Ja, im vergangenen Jahr bin ich nach Bellinzona in den Urlaub gefahren. Wenn es irgendwie geht und ich im Urlaub den Wagen nicht unbedingt brauche, dann ist Bahnfahren für mich immer die bessere Alternative. Darf ich aber noch schnell eine kleine Beschwerde loswerden?

Nur zu!

Es ist bitter, dass es im Zug keinen Nesquik-Kakao mehr gibt. Der wurde damals eiskalt im Bord Bistro serviert. Das war für mich und abertausende andere Mitreisende eine kulinarische Essenz der Fahrt. Und die M&M-Beutel sind zu groß, das ist sehr schlimm.

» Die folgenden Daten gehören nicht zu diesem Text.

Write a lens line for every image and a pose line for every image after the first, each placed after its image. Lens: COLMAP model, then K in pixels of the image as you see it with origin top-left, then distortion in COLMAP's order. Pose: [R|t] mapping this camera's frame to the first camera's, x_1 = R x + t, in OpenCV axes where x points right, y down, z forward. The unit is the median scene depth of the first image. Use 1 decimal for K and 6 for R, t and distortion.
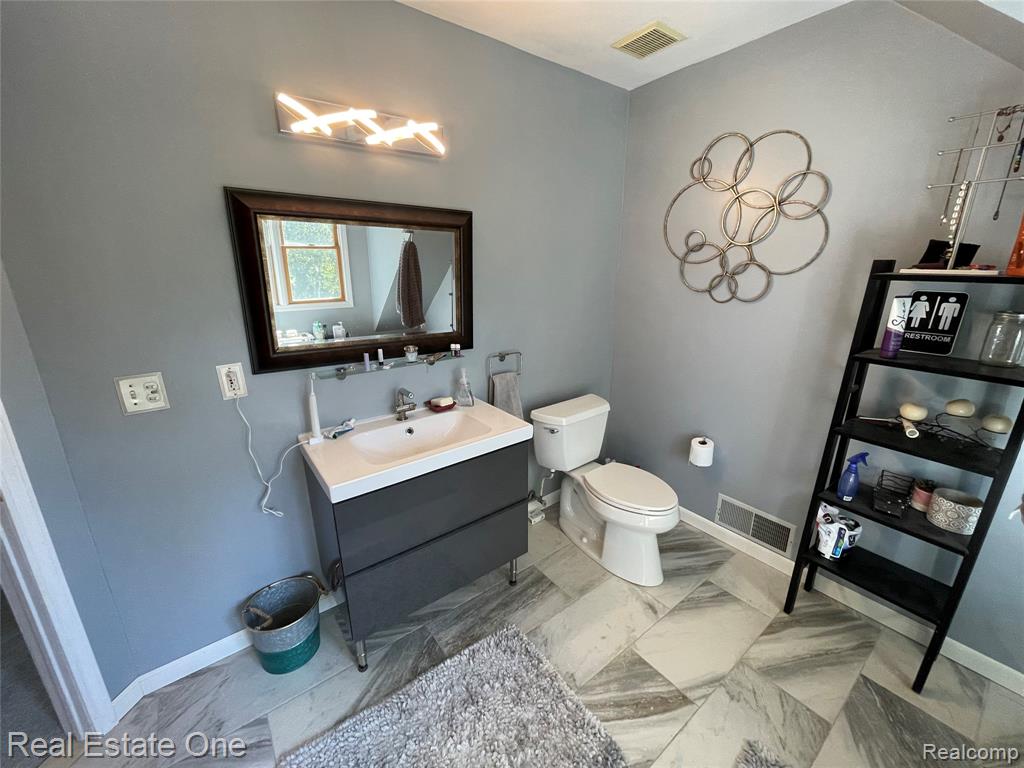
lens RADIAL K [[414.1, 0, 511.2], [0, 414.1, 381.7], [0, 0, 1]] dist [0.000333, -0.000296]
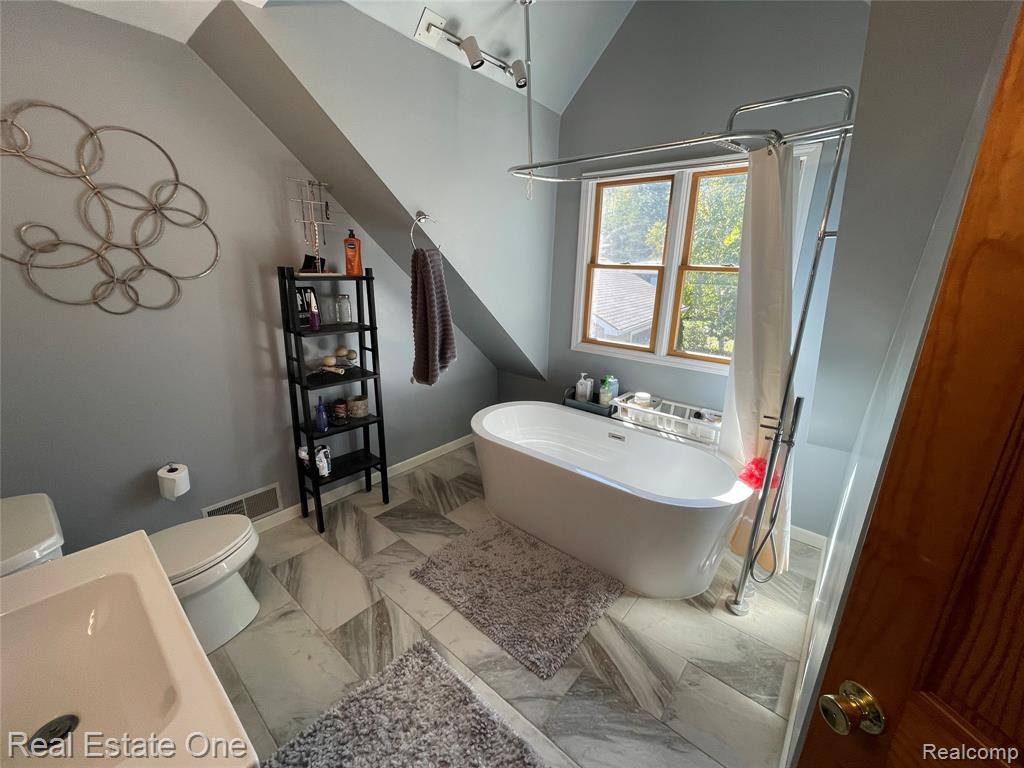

Wir leiten Ihre Wünsche gerne weiter. Eine letzte Frage: Gibt es einen Anblick, der jedes Mal Ihr Herz erwärmt, wenn Sie abends nach Hause fahren?

Die Skyline von Frankfurt ist immer wieder besonders. Und wenn man dann abends in den Hauptbahnhof einfährt, sieht man oben, unter der Hallendecke, den großen, blau leuchtenden Schriftzug der Frankfurter Allgemeinen Zeitung. Das ist schon sehr cool.